Mr Kenderesi on Thursday expressed remorse for his actions, ahead of sentencing submissions. I was wrong to represent myself as a member of the Canadian Armed Forces to publicly express my private opinions, the accused testified. I abused the trust that comes with the privilege of wearing the uniform of the Canadian Armed Forces. I'm sorry.
It was not for me to question orders from the chain of command, he added. I violated the fundamental principle of service by not supporting the legitimate authority of the chain of command. I am ashamed of my public display of disloyalty.
In an affidavit filed on record, the court heard that Kenderesi was born and raised in Hungary while that country was under the influence of the Soviet Union, and COVID-related lockdowns -19 in 2020 had affected him both emotionally and financially. His wife lost her job and his trucking business collapsed, after which he declared bankruptcy.
The court also heard that although Mr. #x27;first joined the Canadian Armed Forces in 1978 and served for years as a Reserve Cadet Instructor at Base Borden, he had virtually no contact with the military after 2018.
Defense attorney Maj. Alexandre Gélinas-Proulx attempted to use these arguments as mitigating factors, but prosecutor Jennifer Besner argued that the underlying problem in this case was that of #x27;enforcement of discipline.
Discipline is the quality that every soldier must have, which enables him to put the interests of Canada and the interests of the Canadian Forces before his personal interests, argued Lieutenant Commander Besner.
This is essential, because members of the Canadian Forces must willingly and promptly obey lawful orders that can have devastating consequences for people.
The defense and prosecution s& #x27; nevertheless intended to recommend that Judge Pelletier condemn Kenderesi to a severe reprimand and a fine of $4,200. They added that the officer had already completed 80 hours of community service.
Although Judge Pelletier ultimately accepted the joint defense and prosecution recommendations, and acknowledged the emotional and financial strains the accused was facing at the time, he nonetheless underscored the seriousness of the actions taken.
The outcome of this case could indeed have implications for future court-martials of military personnel who have publicly spoken out against mandatory vaccination and x27;other government policies.

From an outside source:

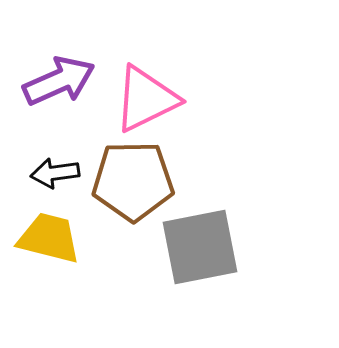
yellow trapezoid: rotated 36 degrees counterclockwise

This is the case of Warrant Officer James Topp, an army reservist who was also charged earlier this year of two counts of conduct prejudicial to good order and discipline, for having denounced, dressed in his uniform, the compulsory vaccinations.
Mr. Topp has since become a celebrity to some Canadians opposed not only to vaccines and health restrictions, but more generally to the federal Liberal government. He currently travels the whole country on foot.